___ Source
Keywords

1 Introduction

Tracking-by-detection mainly contains two stages: proposals and classification. This framework has made significant progress in improving accuracy for regular tracking. However, it sometimes fails under the challenges like occlusion and motion, which would strongly influence both two stages of detection. Tracking algorithms require cautious updating under occlusion but need to be fast updated for following the fast motion of the target. As a result, tracking algorithms suffer from the challenges of dynamic occlusion and motion. Specifically, in the proposal stage, Gaussian sampling [3] relies too much on the previous target state and fails under camera motion and target deformation. Region proposal networks [7] and selective search [6] only utilize the appearance features of objects and usually leave out the small and occluded target. In the classification stage, the most important process is to learn the target features and online update a target classifier. However, robust classifiers [3,4,5] usually cautiously update the network and fail to follow the fast changes of the target. In contrast, other classifiers [10,11,12,13] which continuously keep up with the target are sensitive to occlusion and could fall into tracking drift easily.

In this paper, we propose a tracking algorithm MPLST based on multi-cue proposals and long short-term features learning. We balance fast learning and robust tracking, in order to solve dynamic occlusion and motion. Main contributions of our work are summarized as the following three folds:

  1. (1)

    Multi-cue proposals: We provide a multi-cue proposal method to extract more accurate proposals by utilizing cues of previous target state, motion and appearance features. The Gaussian sampling is robust to occlusion. The motion-appearance selective search can generate high-quality proposals under motion and deformation.

  2. (2)

    Long short-term features learning: We propose a feature learning and target classification method. Long-term features are robust to occlusion, while short-term features can keep up with fast motion of the target. The optimal representation of the target is obtained by combining long-term and short-term target features.

  3. (3)

    Accuracy and robustness balancing: We evaluate our MPLST on two tracking benchmarks, the OTB100 [1] and VOT2015 [2] datasets. The experiments demonstrate that MPLST can deal with occlusion and motion, and achieve competitive performance on both accuracy and robustness against state-of-the-art trackers.

2 Related Work

2.1 Challenges Handling

Challenges of tracking include occlusion, scale change, deformation, illuminate variation and so on [1]. Occlusion is the dominant challenge followed by scale change and fast motion [2]. To handle fast motion, [22] utilizes the image template of the previous target and a regression network; [12,13,14, 30] use discriminative correlation filters to model the target. Those approaches can adapt to current target features quickly but suffer from wrong training samples caused by occlusion. As a contrast, [3,4,5, 23, 31] initialize and update the deep neural networks [24] using hundreds of training samples to resist the influence of occlusion. However, those approaches usually fail under fast motion because of the slow learning rate of the network.
______
___ Dataset
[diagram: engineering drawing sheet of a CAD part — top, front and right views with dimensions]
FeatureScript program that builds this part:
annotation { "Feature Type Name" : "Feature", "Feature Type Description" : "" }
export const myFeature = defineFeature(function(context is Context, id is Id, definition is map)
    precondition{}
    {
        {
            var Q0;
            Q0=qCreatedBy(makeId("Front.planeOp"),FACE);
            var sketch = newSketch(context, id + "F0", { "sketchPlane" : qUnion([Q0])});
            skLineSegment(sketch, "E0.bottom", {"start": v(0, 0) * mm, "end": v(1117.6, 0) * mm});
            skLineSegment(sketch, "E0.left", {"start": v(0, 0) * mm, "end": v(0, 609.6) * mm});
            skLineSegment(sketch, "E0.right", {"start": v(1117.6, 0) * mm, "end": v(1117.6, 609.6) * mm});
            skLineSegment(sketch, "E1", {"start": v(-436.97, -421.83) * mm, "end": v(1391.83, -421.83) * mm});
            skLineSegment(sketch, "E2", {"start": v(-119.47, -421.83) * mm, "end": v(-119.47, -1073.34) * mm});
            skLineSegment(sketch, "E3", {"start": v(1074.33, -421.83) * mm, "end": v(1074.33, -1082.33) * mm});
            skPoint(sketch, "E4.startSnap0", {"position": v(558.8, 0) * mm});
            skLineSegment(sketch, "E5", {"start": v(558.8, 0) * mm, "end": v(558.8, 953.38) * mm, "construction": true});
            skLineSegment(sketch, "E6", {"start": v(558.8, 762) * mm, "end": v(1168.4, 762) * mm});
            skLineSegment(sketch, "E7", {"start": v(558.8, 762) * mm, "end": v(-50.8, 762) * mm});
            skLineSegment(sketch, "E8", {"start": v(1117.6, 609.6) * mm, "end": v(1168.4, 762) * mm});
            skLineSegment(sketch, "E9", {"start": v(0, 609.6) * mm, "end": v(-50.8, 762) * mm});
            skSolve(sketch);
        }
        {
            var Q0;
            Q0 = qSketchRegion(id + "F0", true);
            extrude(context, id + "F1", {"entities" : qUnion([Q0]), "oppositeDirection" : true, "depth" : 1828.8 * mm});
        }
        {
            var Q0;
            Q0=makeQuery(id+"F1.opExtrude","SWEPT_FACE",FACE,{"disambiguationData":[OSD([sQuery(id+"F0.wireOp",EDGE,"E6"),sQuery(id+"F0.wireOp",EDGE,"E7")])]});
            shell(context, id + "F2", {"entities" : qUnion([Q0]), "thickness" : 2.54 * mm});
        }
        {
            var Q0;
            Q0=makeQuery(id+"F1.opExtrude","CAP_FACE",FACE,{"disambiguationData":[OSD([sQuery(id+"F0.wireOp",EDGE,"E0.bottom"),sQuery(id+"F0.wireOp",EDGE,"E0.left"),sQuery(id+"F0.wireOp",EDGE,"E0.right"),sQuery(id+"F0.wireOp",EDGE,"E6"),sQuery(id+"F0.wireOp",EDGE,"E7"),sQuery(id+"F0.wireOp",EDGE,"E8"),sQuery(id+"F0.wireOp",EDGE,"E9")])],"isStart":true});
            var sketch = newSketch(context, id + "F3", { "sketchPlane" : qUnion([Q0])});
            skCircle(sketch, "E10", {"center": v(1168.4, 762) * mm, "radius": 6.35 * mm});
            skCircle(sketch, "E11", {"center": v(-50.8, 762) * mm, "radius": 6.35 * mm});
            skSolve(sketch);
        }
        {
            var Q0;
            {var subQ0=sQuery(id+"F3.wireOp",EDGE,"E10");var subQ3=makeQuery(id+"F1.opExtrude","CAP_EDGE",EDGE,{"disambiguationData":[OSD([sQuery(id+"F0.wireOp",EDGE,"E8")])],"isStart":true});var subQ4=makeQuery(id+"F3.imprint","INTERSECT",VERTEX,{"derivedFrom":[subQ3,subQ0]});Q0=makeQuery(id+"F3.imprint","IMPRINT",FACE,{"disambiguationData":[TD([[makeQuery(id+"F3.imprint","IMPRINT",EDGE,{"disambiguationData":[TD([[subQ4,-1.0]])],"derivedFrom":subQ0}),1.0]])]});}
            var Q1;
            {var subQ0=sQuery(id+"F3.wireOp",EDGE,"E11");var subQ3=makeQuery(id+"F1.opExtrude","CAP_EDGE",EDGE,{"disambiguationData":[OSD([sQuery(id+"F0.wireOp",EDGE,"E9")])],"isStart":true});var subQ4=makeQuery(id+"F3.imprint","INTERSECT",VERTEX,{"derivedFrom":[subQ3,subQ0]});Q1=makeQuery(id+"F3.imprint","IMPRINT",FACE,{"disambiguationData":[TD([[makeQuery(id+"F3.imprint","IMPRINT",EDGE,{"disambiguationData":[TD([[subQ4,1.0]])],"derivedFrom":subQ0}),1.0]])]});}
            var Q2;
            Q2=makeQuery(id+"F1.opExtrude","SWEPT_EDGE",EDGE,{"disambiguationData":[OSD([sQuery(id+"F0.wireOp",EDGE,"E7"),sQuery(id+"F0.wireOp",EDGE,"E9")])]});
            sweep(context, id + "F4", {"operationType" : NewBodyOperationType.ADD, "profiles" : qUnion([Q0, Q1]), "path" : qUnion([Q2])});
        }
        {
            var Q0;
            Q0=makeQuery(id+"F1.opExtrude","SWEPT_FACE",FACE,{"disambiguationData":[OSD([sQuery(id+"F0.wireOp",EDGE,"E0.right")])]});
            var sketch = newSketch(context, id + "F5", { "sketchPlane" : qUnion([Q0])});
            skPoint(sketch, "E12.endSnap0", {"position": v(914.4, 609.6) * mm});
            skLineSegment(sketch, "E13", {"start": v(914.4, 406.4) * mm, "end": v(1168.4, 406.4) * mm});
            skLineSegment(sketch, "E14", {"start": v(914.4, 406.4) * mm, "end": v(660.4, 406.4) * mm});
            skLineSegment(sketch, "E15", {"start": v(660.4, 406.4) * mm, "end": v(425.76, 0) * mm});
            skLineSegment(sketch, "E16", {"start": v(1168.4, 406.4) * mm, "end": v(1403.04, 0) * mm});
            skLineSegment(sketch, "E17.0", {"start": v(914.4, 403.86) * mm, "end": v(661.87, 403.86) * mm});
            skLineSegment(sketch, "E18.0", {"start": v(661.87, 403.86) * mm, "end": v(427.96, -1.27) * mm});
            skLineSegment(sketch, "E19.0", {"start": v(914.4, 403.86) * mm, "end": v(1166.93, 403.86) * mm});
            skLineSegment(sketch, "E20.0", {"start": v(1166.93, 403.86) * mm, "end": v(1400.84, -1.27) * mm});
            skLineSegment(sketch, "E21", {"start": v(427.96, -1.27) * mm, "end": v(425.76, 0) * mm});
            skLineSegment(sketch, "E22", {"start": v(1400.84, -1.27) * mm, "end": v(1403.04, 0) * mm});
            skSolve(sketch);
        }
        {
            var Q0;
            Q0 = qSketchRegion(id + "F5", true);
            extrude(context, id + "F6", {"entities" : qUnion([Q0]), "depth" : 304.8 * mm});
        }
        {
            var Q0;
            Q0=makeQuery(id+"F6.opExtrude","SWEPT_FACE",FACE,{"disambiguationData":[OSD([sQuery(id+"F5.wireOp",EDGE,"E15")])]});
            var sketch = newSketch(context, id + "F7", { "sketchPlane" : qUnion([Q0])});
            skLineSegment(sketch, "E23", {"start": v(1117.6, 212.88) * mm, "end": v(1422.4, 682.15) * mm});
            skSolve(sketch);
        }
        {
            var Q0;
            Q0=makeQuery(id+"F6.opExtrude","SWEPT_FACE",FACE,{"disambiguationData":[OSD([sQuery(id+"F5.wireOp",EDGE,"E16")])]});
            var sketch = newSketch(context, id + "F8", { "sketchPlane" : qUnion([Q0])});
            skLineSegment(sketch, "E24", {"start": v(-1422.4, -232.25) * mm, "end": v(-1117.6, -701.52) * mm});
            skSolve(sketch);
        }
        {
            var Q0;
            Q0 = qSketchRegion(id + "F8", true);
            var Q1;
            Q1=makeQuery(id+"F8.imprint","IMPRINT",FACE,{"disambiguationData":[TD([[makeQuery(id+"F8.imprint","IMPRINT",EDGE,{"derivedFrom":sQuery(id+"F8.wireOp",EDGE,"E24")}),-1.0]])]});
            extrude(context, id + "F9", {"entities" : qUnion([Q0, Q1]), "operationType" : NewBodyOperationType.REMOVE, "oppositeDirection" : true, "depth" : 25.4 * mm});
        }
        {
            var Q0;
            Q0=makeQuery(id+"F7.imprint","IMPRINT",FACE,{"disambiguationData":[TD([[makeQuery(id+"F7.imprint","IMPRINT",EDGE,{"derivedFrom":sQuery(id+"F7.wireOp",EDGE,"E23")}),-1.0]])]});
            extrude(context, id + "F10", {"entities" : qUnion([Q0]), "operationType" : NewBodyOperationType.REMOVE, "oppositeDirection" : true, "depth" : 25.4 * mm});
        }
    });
______
* _Task requirements_: From the object-tracking text above, copy out everything from "In this paper, we" down to "motion and deformation." word for word.

* _Problem solution_:
In this paper, we propose a tracking algorithm MPLST based on multi-cue proposals and long short-term features learning. We balance fast learning and robust tracking, in order to solve dynamic occlusion and motion. Main contributions of our work are summarized as the following three folds:

  1. (1)

    Multi-cue proposals: We provide a multi-cue proposal method to extract more accurate proposals by utilizing cues of previous target state, motion and appearance features. The Gaussian sampling is robust to occlusion. The motion-appearance selective search can generate high-quality proposals under motion and deformation.